Records supplied:

-*-

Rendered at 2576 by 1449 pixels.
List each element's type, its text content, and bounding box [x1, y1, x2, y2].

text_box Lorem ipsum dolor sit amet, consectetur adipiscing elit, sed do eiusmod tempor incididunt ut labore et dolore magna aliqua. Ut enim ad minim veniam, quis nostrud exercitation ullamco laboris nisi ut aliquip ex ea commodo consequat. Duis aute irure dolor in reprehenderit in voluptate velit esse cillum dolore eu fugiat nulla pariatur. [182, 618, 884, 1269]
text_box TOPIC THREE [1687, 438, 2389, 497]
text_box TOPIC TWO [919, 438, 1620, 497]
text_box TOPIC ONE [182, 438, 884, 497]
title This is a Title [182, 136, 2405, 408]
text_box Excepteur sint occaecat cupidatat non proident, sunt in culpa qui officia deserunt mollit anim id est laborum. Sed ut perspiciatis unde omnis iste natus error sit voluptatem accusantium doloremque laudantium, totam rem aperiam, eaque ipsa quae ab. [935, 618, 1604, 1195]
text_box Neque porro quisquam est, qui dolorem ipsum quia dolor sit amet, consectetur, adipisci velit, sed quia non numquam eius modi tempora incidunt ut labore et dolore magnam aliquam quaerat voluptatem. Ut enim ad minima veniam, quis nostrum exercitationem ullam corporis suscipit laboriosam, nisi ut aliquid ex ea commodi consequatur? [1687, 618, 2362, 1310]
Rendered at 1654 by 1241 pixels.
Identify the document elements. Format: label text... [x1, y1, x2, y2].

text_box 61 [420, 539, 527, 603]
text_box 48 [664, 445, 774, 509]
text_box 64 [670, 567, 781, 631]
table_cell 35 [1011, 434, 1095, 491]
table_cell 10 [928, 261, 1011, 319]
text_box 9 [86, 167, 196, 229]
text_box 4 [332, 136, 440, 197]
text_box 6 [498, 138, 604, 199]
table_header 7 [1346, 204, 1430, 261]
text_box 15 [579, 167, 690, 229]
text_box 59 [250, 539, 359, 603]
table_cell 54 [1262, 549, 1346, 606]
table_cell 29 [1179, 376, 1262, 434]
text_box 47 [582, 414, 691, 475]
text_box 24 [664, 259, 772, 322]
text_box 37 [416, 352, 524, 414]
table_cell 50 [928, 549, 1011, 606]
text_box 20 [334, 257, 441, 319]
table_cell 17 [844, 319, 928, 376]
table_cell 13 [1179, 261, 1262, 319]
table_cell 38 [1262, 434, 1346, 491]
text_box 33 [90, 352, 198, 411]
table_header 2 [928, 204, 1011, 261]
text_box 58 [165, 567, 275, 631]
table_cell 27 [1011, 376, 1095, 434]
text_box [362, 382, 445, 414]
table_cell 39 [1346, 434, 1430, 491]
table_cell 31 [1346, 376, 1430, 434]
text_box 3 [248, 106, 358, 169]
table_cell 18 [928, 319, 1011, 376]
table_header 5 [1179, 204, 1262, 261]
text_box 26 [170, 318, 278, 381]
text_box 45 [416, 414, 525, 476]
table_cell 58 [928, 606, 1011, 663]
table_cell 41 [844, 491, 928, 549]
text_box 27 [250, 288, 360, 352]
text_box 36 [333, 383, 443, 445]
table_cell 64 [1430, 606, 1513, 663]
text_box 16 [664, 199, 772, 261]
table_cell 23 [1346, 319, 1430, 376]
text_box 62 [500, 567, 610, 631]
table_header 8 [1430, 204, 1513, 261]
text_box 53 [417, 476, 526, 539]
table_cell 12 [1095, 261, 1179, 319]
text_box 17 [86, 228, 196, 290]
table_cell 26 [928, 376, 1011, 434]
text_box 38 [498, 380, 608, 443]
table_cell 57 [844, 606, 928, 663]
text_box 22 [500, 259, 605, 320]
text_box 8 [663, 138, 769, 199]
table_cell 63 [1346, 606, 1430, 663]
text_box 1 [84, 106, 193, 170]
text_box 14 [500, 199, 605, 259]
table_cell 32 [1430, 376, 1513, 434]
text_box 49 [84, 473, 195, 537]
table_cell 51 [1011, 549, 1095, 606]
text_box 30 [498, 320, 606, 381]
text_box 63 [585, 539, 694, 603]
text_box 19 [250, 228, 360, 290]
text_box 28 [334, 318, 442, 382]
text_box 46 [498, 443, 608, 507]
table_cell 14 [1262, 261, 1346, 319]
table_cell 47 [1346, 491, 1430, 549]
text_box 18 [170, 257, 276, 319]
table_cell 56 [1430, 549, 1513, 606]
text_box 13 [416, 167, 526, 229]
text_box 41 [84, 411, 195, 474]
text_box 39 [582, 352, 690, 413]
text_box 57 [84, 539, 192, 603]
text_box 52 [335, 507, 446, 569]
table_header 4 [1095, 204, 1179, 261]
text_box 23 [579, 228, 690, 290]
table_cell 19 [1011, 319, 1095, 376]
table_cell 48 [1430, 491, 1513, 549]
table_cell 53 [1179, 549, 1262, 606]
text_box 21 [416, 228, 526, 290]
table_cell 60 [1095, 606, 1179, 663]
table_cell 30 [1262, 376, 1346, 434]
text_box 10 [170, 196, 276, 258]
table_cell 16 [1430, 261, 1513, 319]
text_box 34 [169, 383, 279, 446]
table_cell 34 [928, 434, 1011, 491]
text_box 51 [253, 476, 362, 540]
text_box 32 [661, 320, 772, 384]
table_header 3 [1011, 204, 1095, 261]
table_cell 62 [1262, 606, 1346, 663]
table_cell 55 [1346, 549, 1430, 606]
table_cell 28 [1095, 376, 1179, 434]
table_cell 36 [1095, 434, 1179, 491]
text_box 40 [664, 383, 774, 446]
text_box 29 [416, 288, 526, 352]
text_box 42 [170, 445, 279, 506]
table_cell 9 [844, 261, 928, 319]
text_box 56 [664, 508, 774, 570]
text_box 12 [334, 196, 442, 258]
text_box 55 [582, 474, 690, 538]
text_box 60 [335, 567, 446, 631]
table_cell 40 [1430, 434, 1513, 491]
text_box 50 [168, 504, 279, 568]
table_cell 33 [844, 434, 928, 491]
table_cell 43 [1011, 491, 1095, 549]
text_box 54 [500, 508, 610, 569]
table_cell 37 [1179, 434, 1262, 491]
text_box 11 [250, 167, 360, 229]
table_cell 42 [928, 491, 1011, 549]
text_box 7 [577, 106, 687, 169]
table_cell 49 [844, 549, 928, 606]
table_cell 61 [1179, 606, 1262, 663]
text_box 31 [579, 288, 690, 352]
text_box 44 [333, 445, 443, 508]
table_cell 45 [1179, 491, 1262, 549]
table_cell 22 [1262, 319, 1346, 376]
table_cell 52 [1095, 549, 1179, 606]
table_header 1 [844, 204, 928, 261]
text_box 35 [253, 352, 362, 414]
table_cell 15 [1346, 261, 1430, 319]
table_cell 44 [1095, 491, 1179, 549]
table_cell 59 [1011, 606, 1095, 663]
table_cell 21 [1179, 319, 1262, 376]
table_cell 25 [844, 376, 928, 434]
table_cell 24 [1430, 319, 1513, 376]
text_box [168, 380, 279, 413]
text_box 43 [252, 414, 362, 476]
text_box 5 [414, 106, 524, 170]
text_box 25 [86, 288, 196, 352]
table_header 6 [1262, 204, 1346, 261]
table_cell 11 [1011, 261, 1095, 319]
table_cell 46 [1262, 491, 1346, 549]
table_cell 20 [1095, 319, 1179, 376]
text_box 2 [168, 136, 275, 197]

-*-

Print all of the data above again, line for line, without changing anything.

Reply:
Rendered at 2576 by 1449 pixels.
List each element's type, its text content, and bounding box [x1, y1, x2, y2].

text_box Lorem ipsum dolor sit amet, consectetur adipiscing elit, sed do eiusmod tempor incididunt ut labore et dolore magna aliqua. Ut enim ad minim veniam, quis nostrud exercitation ullamco laboris nisi ut aliquip ex ea commodo consequat. Duis aute irure dolor in reprehenderit in voluptate velit esse cillum dolore eu fugiat nulla pariatur. [182, 618, 884, 1269]
text_box TOPIC THREE [1687, 438, 2389, 497]
text_box TOPIC TWO [919, 438, 1620, 497]
text_box TOPIC ONE [182, 438, 884, 497]
title This is a Title [182, 136, 2405, 408]
text_box Excepteur sint occaecat cupidatat non proident, sunt in culpa qui officia deserunt mollit anim id est laborum. Sed ut perspiciatis unde omnis iste natus error sit voluptatem accusantium doloremque laudantium, totam rem aperiam, eaque ipsa quae ab. [935, 618, 1604, 1195]
text_box Neque porro quisquam est, qui dolorem ipsum quia dolor sit amet, consectetur, adipisci velit, sed quia non numquam eius modi tempora incidunt ut labore et dolore magnam aliquam quaerat voluptatem. Ut enim ad minima veniam, quis nostrum exercitationem ullam corporis suscipit laboriosam, nisi ut aliquid ex ea commodi consequatur? [1687, 618, 2362, 1310]
Rendered at 1654 by 1241 pixels.
Identify the document elements. Format: label text... [x1, y1, x2, y2].

text_box 61 [420, 539, 527, 603]
text_box 48 [664, 445, 774, 509]
text_box 64 [670, 567, 781, 631]
table_cell 35 [1011, 434, 1095, 491]
table_cell 10 [928, 261, 1011, 319]
text_box 9 [86, 167, 196, 229]
text_box 4 [332, 136, 440, 197]
text_box 6 [498, 138, 604, 199]
table_header 7 [1346, 204, 1430, 261]
text_box 15 [579, 167, 690, 229]
text_box 59 [250, 539, 359, 603]
table_cell 54 [1262, 549, 1346, 606]
table_cell 29 [1179, 376, 1262, 434]
text_box 47 [582, 414, 691, 475]
text_box 24 [664, 259, 772, 322]
text_box 37 [416, 352, 524, 414]
table_cell 50 [928, 549, 1011, 606]
text_box 20 [334, 257, 441, 319]
table_cell 17 [844, 319, 928, 376]
table_cell 13 [1179, 261, 1262, 319]
table_cell 38 [1262, 434, 1346, 491]
text_box 33 [90, 352, 198, 411]
table_header 2 [928, 204, 1011, 261]
text_box 58 [165, 567, 275, 631]
table_cell 27 [1011, 376, 1095, 434]
text_box [362, 382, 445, 414]
table_cell 39 [1346, 434, 1430, 491]
table_cell 31 [1346, 376, 1430, 434]
text_box 3 [248, 106, 358, 169]
table_cell 18 [928, 319, 1011, 376]
table_header 5 [1179, 204, 1262, 261]
text_box 26 [170, 318, 278, 381]
text_box 45 [416, 414, 525, 476]
table_cell 58 [928, 606, 1011, 663]
table_cell 41 [844, 491, 928, 549]
text_box 27 [250, 288, 360, 352]
text_box 36 [333, 383, 443, 445]
table_cell 64 [1430, 606, 1513, 663]
text_box 16 [664, 199, 772, 261]
table_cell 23 [1346, 319, 1430, 376]
text_box 62 [500, 567, 610, 631]
table_header 8 [1430, 204, 1513, 261]
text_box 53 [417, 476, 526, 539]
table_cell 12 [1095, 261, 1179, 319]
text_box 17 [86, 228, 196, 290]
table_cell 26 [928, 376, 1011, 434]
text_box 38 [498, 380, 608, 443]
table_cell 57 [844, 606, 928, 663]
text_box 22 [500, 259, 605, 320]
text_box 8 [663, 138, 769, 199]
table_cell 63 [1346, 606, 1430, 663]
text_box 1 [84, 106, 193, 170]
text_box 14 [500, 199, 605, 259]
table_cell 32 [1430, 376, 1513, 434]
text_box 49 [84, 473, 195, 537]
table_cell 51 [1011, 549, 1095, 606]
text_box 30 [498, 320, 606, 381]
text_box 63 [585, 539, 694, 603]
text_box 19 [250, 228, 360, 290]
text_box 28 [334, 318, 442, 382]
text_box 46 [498, 443, 608, 507]
table_cell 14 [1262, 261, 1346, 319]
table_cell 47 [1346, 491, 1430, 549]
text_box 18 [170, 257, 276, 319]
table_cell 56 [1430, 549, 1513, 606]
text_box 13 [416, 167, 526, 229]
text_box 41 [84, 411, 195, 474]
text_box 39 [582, 352, 690, 413]
text_box 57 [84, 539, 192, 603]
text_box 52 [335, 507, 446, 569]
table_header 4 [1095, 204, 1179, 261]
text_box 23 [579, 228, 690, 290]
table_cell 19 [1011, 319, 1095, 376]
table_cell 48 [1430, 491, 1513, 549]
table_cell 53 [1179, 549, 1262, 606]
text_box 21 [416, 228, 526, 290]
table_cell 60 [1095, 606, 1179, 663]
table_cell 30 [1262, 376, 1346, 434]
text_box 10 [170, 196, 276, 258]
table_cell 16 [1430, 261, 1513, 319]
text_box 34 [169, 383, 279, 446]
table_cell 34 [928, 434, 1011, 491]
text_box 51 [253, 476, 362, 540]
text_box 32 [661, 320, 772, 384]
table_header 3 [1011, 204, 1095, 261]
table_cell 62 [1262, 606, 1346, 663]
table_cell 55 [1346, 549, 1430, 606]
table_cell 28 [1095, 376, 1179, 434]
table_cell 36 [1095, 434, 1179, 491]
text_box 40 [664, 383, 774, 446]
text_box 29 [416, 288, 526, 352]
text_box 42 [170, 445, 279, 506]
table_cell 9 [844, 261, 928, 319]
text_box 56 [664, 508, 774, 570]
text_box 12 [334, 196, 442, 258]
text_box 55 [582, 474, 690, 538]
text_box 60 [335, 567, 446, 631]
table_cell 40 [1430, 434, 1513, 491]
text_box 50 [168, 504, 279, 568]
table_cell 33 [844, 434, 928, 491]
table_cell 43 [1011, 491, 1095, 549]
text_box 54 [500, 508, 610, 569]
table_cell 37 [1179, 434, 1262, 491]
text_box 11 [250, 167, 360, 229]
table_cell 42 [928, 491, 1011, 549]
text_box 7 [577, 106, 687, 169]
table_cell 49 [844, 549, 928, 606]
table_cell 61 [1179, 606, 1262, 663]
text_box 31 [579, 288, 690, 352]
text_box 44 [333, 445, 443, 508]
table_cell 45 [1179, 491, 1262, 549]
table_cell 22 [1262, 319, 1346, 376]
table_cell 52 [1095, 549, 1179, 606]
table_header 1 [844, 204, 928, 261]
text_box 35 [253, 352, 362, 414]
table_cell 15 [1346, 261, 1430, 319]
table_cell 44 [1095, 491, 1179, 549]
table_cell 59 [1011, 606, 1095, 663]
table_cell 21 [1179, 319, 1262, 376]
table_cell 25 [844, 376, 928, 434]
table_cell 24 [1430, 319, 1513, 376]
text_box [168, 380, 279, 413]
text_box 43 [252, 414, 362, 476]
text_box 5 [414, 106, 524, 170]
text_box 25 [86, 288, 196, 352]
table_header 6 [1262, 204, 1346, 261]
table_cell 11 [1011, 261, 1095, 319]
table_cell 46 [1262, 491, 1346, 549]
table_cell 20 [1095, 319, 1179, 376]
text_box 2 [168, 136, 275, 197]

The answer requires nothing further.